#### [Reading text]
★ ★ ★
Why/how is this Linux specific? This is a hypercall parameter, isn't it?

>  
> +
> +unsigned long e820_memory_hole_size(unsigned long start, unsigned long end, 
> struct e820entry e820[], int nr);
>  #endif
> diff --git a/tools/libxl/libxl_dom.c b/tools/libxl/libxl_dom.c
> index 6e2252a..8bbbd18 100644
> --- a/tools/libxl/libxl_dom.c
> +++ b/tools/libxl/libxl_dom.c
> @@ -200,6 +200,63 @@ static int numa_place_domain(libxl__gc *gc, uint32_t 
> domid,
>      libxl_cpupoolinfo_dispose(&cpupool_info);
>      return rc;
>  }
> +#define set_all_vnodes(n)    for(i=0; i< info->nr_vnodes; i++) \
> +                                info->vnode_to_pnode[i] = n
> +
> +int libxl_init_vnodemap(libxl__gc *gc, uint32_t domid,

Double underscore please.
★ ★ ★
#### [About this exercise]
Copy the patch review above word for word, from start to finish.

#### [Exercise data]
★ ★ ★
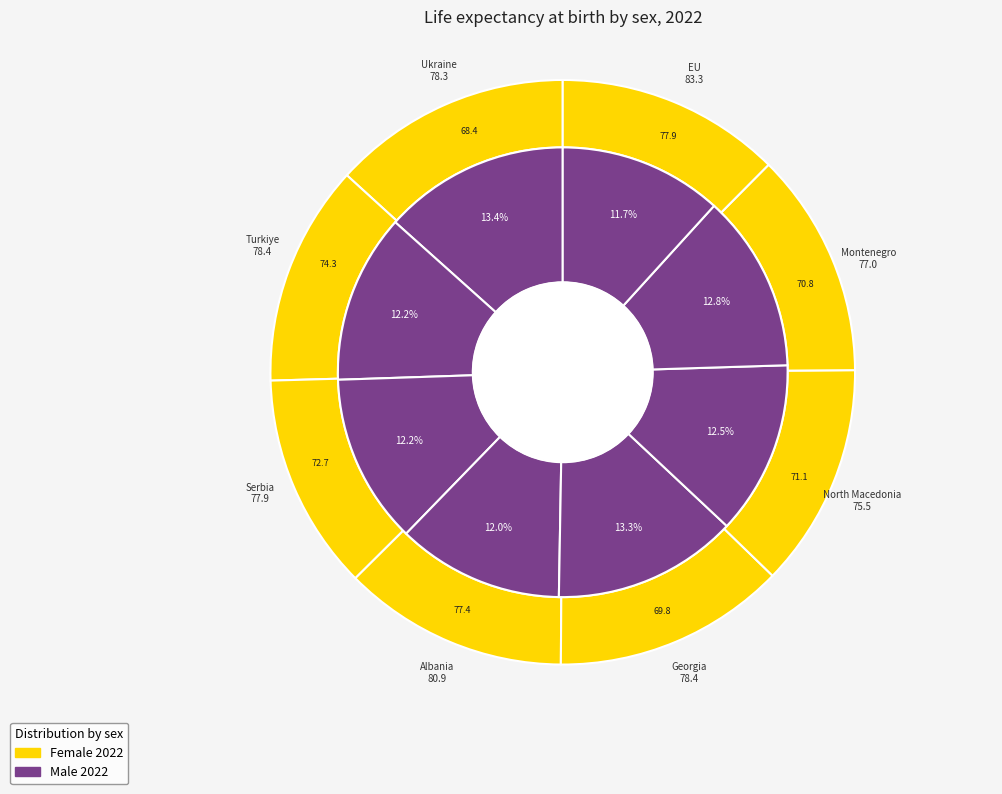

What percentage is the 6 slice, to the nearest percent?

12%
★ ★ ★
#### [Written reply]
Why/how is this Linux specific? This is a hypercall parameter, isn't it?

>  
> +
> +unsigned long e820_memory_hole_size(unsigned long start, unsigned long end, 
> struct e820entry e820[], int nr);
>  #endif
> diff --git a/tools/libxl/libxl_dom.c b/tools/libxl/libxl_dom.c
> index 6e2252a..8bbbd18 100644
> --- a/tools/libxl/libxl_dom.c
> +++ b/tools/libxl/libxl_dom.c
> @@ -200,6 +200,63 @@ static int numa_place_domain(libxl__gc *gc, uint32_t 
> domid,
>      libxl_cpupoolinfo_dispose(&cpupool_info);
>      return rc;
>  }
> +#define set_all_vnodes(n)    for(i=0; i< info->nr_vnodes; i++) \
> +                                info->vnode_to_pnode[i] = n
> +
> +int libxl_init_vnodemap(libxl__gc *gc, uint32_t domid,

Double underscore please.